-- Start EXERCISE MATERIALS --
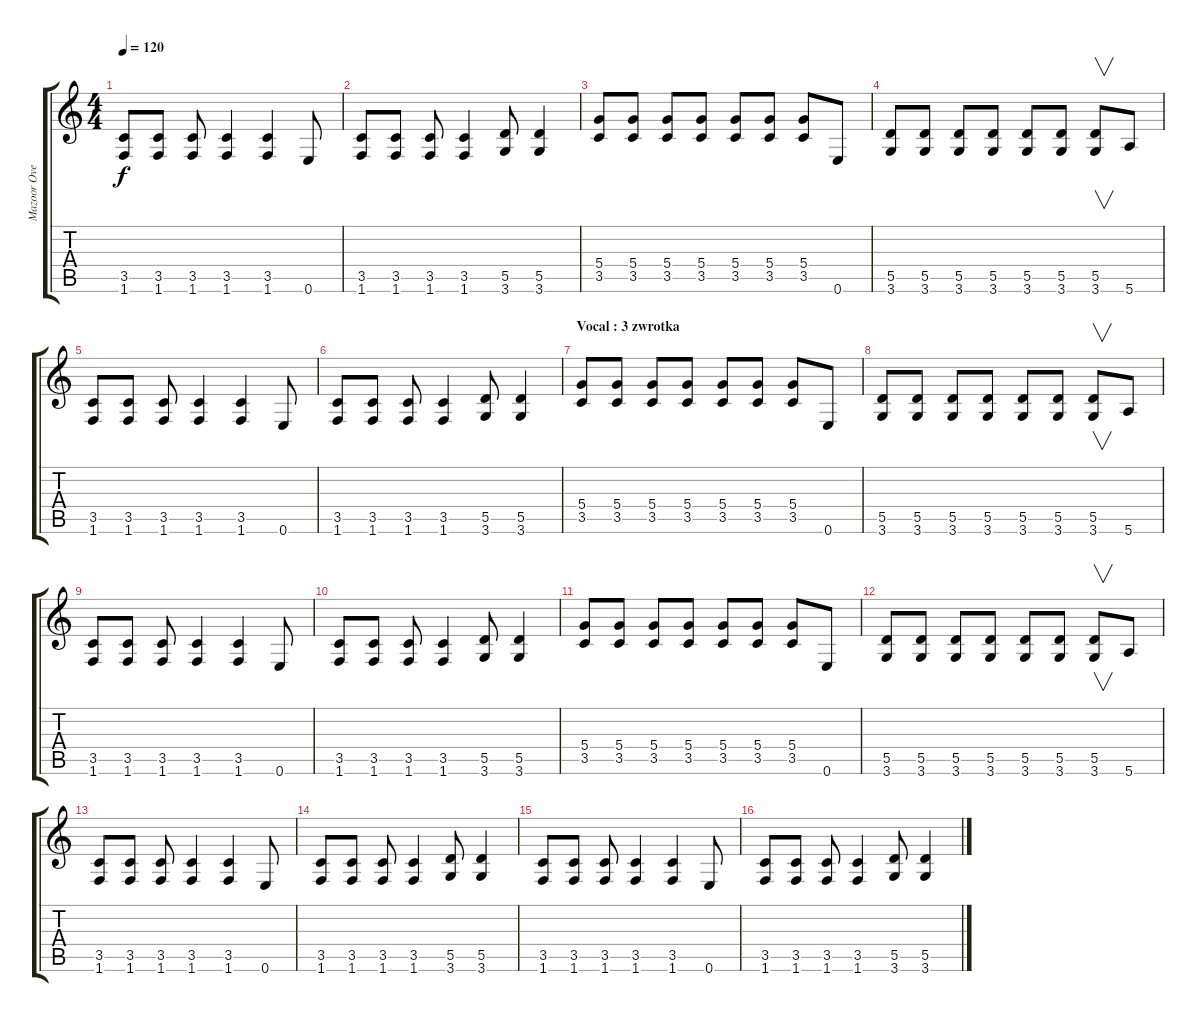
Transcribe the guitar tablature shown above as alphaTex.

\track ("Mazoor Overdrive" "Mazoor Ove") {instrument overdrivenguitar}
\staff {score tabs}
\tuning (E4 B3 G3 D3 A2 E2) {hide}
\ts (4 4)
\tempo 120
\clef g2
\ks c
(3.5 1.6).8{dy f} (3.5 1.6).8 (3.5 1.6).8 (3.5 1.6).4 (3.5 1.6).4 0.6.8 |
(3.5 1.6).8 (3.5 1.6).8 (3.5 1.6).8 (3.5 1.6).4 (5.5 3.6).8 (5.5 3.6).4 |
(5.4 3.5).8 (5.4 3.5).8 (5.4 3.5).8 (5.4 3.5).8 (5.4 3.5).8 (5.4 3.5).8 (5.4 3.5).8 0.6.8 |
(5.5 3.6).8 (5.5 3.6).8 (5.5 3.6).8 (5.5 3.6).8 (5.5 3.6).8 (5.5 3.6).8 (5.5 3.6).8{v} 5.6.8 |
(3.5 1.6).8 (3.5 1.6).8 (3.5 1.6).8 (3.5 1.6).4 (3.5 1.6).4 0.6.8 |
(3.5 1.6).8 (3.5 1.6).8 (3.5 1.6).8 (3.5 1.6).4 (5.5 3.6).8 (5.5 3.6).4 |
\section ("" "Vocal : 3 zwrotka")
(5.4 3.5).8 (5.4 3.5).8 (5.4 3.5).8 (5.4 3.5).8 (5.4 3.5).8 (5.4 3.5).8 (5.4 3.5).8 0.6.8 |
(5.5 3.6).8 (5.5 3.6).8 (5.5 3.6).8 (5.5 3.6).8 (5.5 3.6).8 (5.5 3.6).8 (5.5 3.6).8{v} 5.6.8 |
(3.5 1.6).8 (3.5 1.6).8 (3.5 1.6).8 (3.5 1.6).4 (3.5 1.6).4 0.6.8 |
(3.5 1.6).8 (3.5 1.6).8 (3.5 1.6).8 (3.5 1.6).4 (5.5 3.6).8 (5.5 3.6).4 |
(5.4 3.5).8 (5.4 3.5).8 (5.4 3.5).8 (5.4 3.5).8 (5.4 3.5).8 (5.4 3.5).8 (5.4 3.5).8 0.6.8 |
(5.5 3.6).8 (5.5 3.6).8 (5.5 3.6).8 (5.5 3.6).8 (5.5 3.6).8 (5.5 3.6).8 (5.5 3.6).8{v} 5.6.8 |
(3.5 1.6).8 (3.5 1.6).8 (3.5 1.6).8 (3.5 1.6).4 (3.5 1.6).4 0.6.8 |
(3.5 1.6).8 (3.5 1.6).8 (3.5 1.6).8 (3.5 1.6).4 (5.5 3.6).8 (5.5 3.6).4 |
(3.5 1.6).8 (3.5 1.6).8 (3.5 1.6).8 (3.5 1.6).4 (3.5 1.6).4 0.6.8 |
(3.5 1.6).8 (3.5 1.6).8 (3.5 1.6).8 (3.5 1.6).4 (5.5 3.6).8 (5.5 3.6).4
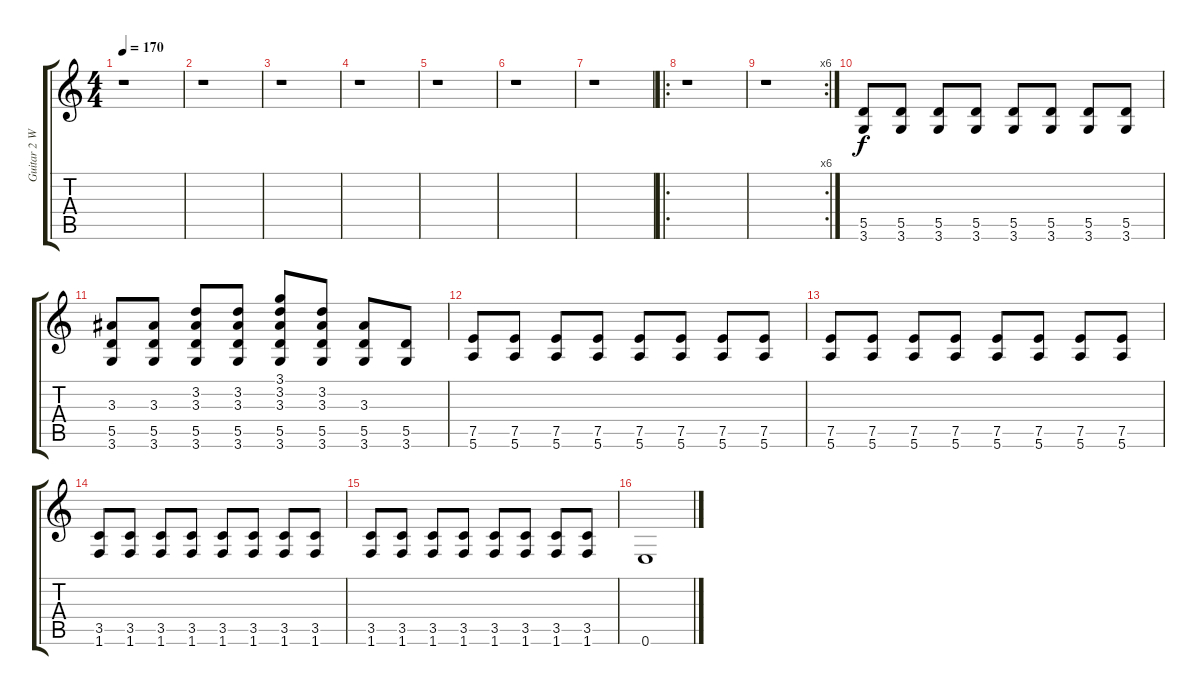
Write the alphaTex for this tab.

\track ("Guitar 2 Wah" "Guitar 2 W") {instrument overdrivenguitar}
\staff {score tabs}
\tuning (E4 B3 G3 D3 A2 E2) {hide}
\ts (4 4)
\tempo 170
\clef g2
\ks c
r.1{dy f} |
r.1 |
r.1 |
r.1 |
r.1 |
r.1 |
r.1 |
\ro
r.1 |
\rc 6
r.1 |
(5.5 3.6).8 (5.5 3.6).8 (5.5 3.6).8 (5.5 3.6).8 (5.5 3.6).8 (5.5 3.6).8 (5.5 3.6).8 (5.5 3.6).8 |
(3.3 5.5 3.6).8 (3.3 5.5 3.6).8 (3.2 3.3 5.5 3.6).8 (3.2 3.3 5.5 3.6).8 (3.1 3.2 3.3 5.5 3.6).8 (3.2 3.3 5.5 3.6).8 (3.3 5.5 3.6).8 (5.5 3.6).8 |
(7.5 5.6).8 (7.5 5.6).8 (7.5 5.6).8 (7.5 5.6).8 (7.5 5.6).8 (7.5 5.6).8 (7.5 5.6).8 (7.5 5.6).8 |
(7.5 5.6).8 (7.5 5.6).8 (7.5 5.6).8 (7.5 5.6).8 (7.5 5.6).8 (7.5 5.6).8 (7.5 5.6).8 (7.5 5.6).8 |
(3.5 1.6).8 (3.5 1.6).8 (3.5 1.6).8 (3.5 1.6).8 (3.5 1.6).8 (3.5 1.6).8 (3.5 1.6).8 (3.5 1.6).8 |
(3.5 1.6).8 (3.5 1.6).8 (3.5 1.6).8 (3.5 1.6).8 (3.5 1.6).8 (3.5 1.6).8 (3.5 1.6).8 (3.5 1.6).8 |
0.6.1
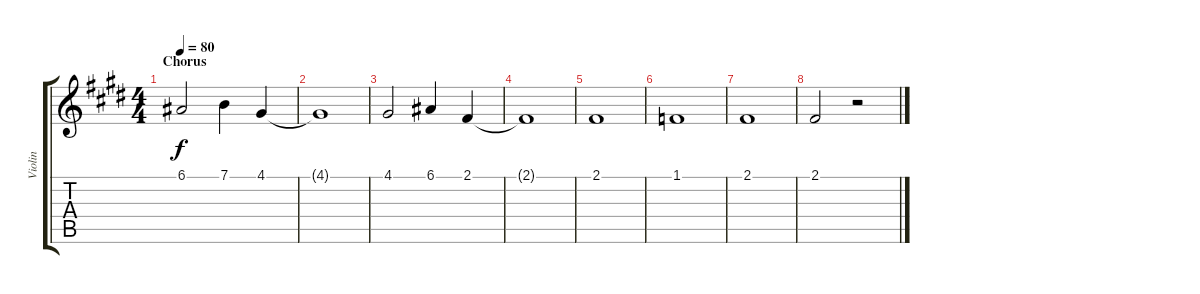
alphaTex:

\track ("Violin" "Violin") {instrument violin}
\staff {score tabs}
\tuning (E4 B3 G3 D3 A2 E2) {hide}
\ts (4 4)
\section ("" "Chorus")
\tempo 80
\clef g2
\ks e
6.1.2{dy f} 7.1.4 4.1.4 |
4.1{t}.1 |
4.1.2 6.1.4 2.1.4 |
2.1{t}.1 |
2.1.1 |
1.1.1 |
2.1.1 |
2.1.2 r.2
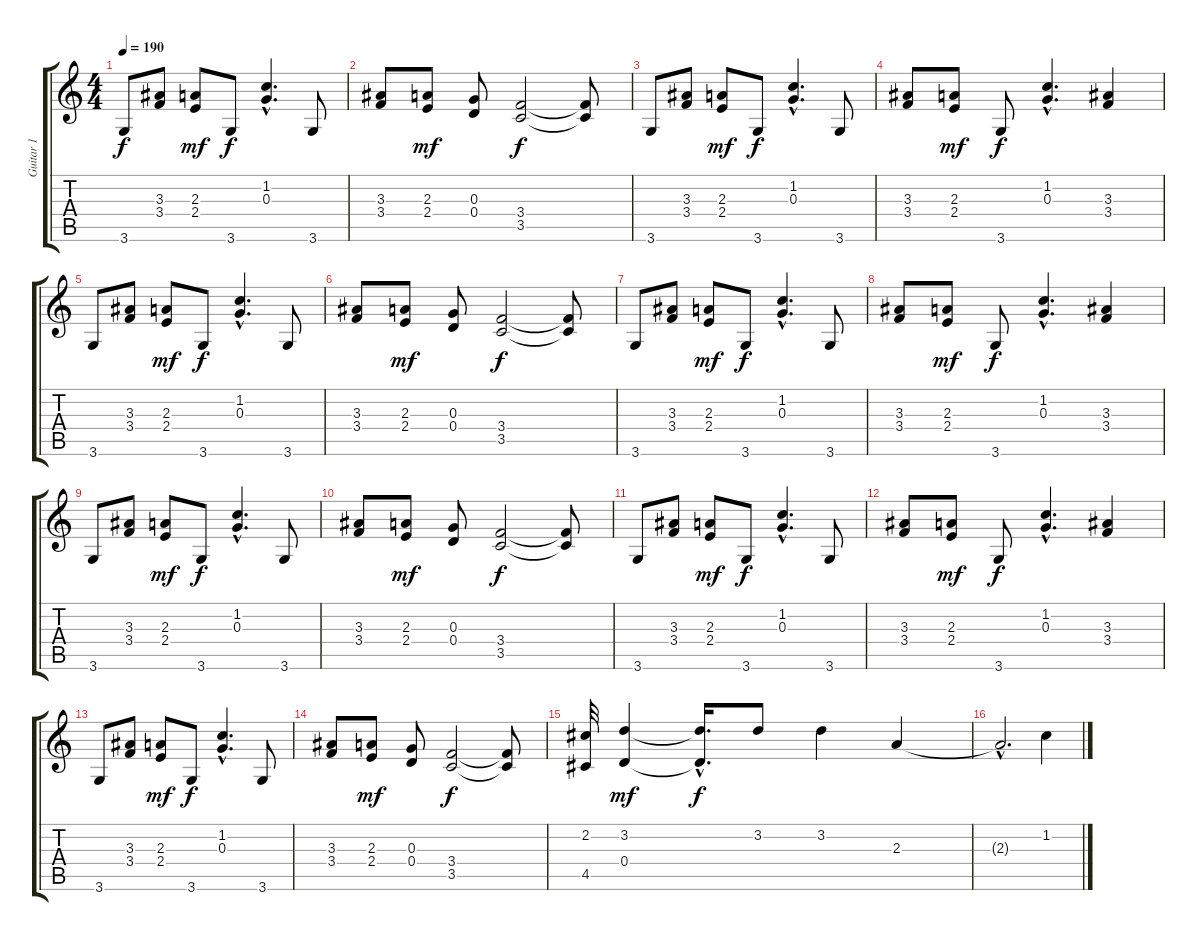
\track ("Guitar 1" "Guitar 1") {instrument overdrivenguitar}
\staff {score tabs}
\tuning (E4 B3 G3 D3 A2 E2) {hide}
\ts (4 4)
\tempo 190
\clef g2
\ks c
3.6.8{dy f} (3.3 3.4).8 (2.3 2.4).8{dy mf} 3.6.8{dy f} (1.2{hac} 0.3{hac}).4{d} 3.6.8 |
(3.3 3.4).8 (2.3 2.4).8{dy mf} (0.3 0.4).8 (3.4 3.5).2{dy f} (3.4{t} 3.5{t}).8 |
3.6.8 (3.3 3.4).8 (2.3 2.4).8{dy mf} 3.6.8{dy f} (1.2{hac} 0.3{hac}).4{d} 3.6.8 |
(3.3 3.4).8 (2.3 2.4).8{dy mf} 3.6.8{dy f} (1.2{hac} 0.3{hac}).4{d} (3.3 3.4).4 |
3.6.8 (3.3 3.4).8 (2.3 2.4).8{dy mf} 3.6.8{dy f} (1.2{hac} 0.3{hac}).4{d} 3.6.8 |
(3.3 3.4).8 (2.3 2.4).8{dy mf} (0.3 0.4).8 (3.4 3.5).2{dy f} (3.4{t} 3.5{t}).8 |
3.6.8 (3.3 3.4).8 (2.3 2.4).8{dy mf} 3.6.8{dy f} (1.2{hac} 0.3{hac}).4{d} 3.6.8 |
(3.3 3.4).8 (2.3 2.4).8{dy mf} 3.6.8{dy f} (1.2{hac} 0.3{hac}).4{d} (3.3 3.4).4 |
3.6.8 (3.3 3.4).8 (2.3 2.4).8{dy mf} 3.6.8{dy f} (1.2{hac} 0.3{hac}).4{d} 3.6.8 |
(3.3 3.4).8 (2.3 2.4).8{dy mf} (0.3 0.4).8 (3.4 3.5).2{dy f} (3.4{t} 3.5{t}).8 |
3.6.8 (3.3 3.4).8 (2.3 2.4).8{dy mf} 3.6.8{dy f} (1.2{hac} 0.3{hac}).4{d} 3.6.8 |
(3.3 3.4).8 (2.3 2.4).8{dy mf} 3.6.8{dy f} (1.2{hac} 0.3{hac}).4{d} (3.3 3.4).4 |
3.6.8 (3.3 3.4).8 (2.3 2.4).8{dy mf} 3.6.8{dy f} (1.2{hac} 0.3{hac}).4{d} 3.6.8 |
(3.3 3.4).8 (2.3 2.4).8{dy mf} (0.3 0.4).8 (3.4 3.5).2{dy f} (3.4{t} 3.5{t}).8 |
(2.2 4.5).32 (3.2 0.4).4{dy mf} (3.2{hac t} 0.4{hac t}).16{d dy f} 3.2.8 3.2.4 2.3.4 |
2.3{hac t}.2{d} 1.2.4
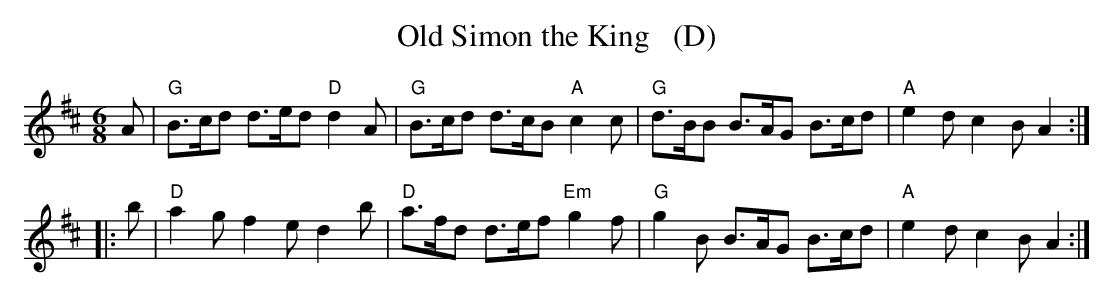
-- End EXERCISE MATERIALS --
Return every line of the material above that contains the word "instrument", matching its case exactly.

ANSWER TO THIS EXERCISE –
\track ("Mazoor Overdrive" "Mazoor Ove") {instrument overdrivenguitar}
\track ("Guitar 2 Wah" "Guitar 2 W") {instrument overdrivenguitar}
\track ("Violin" "Violin") {instrument violin}
\track ("Guitar 1" "Guitar 1") {instrument overdrivenguitar}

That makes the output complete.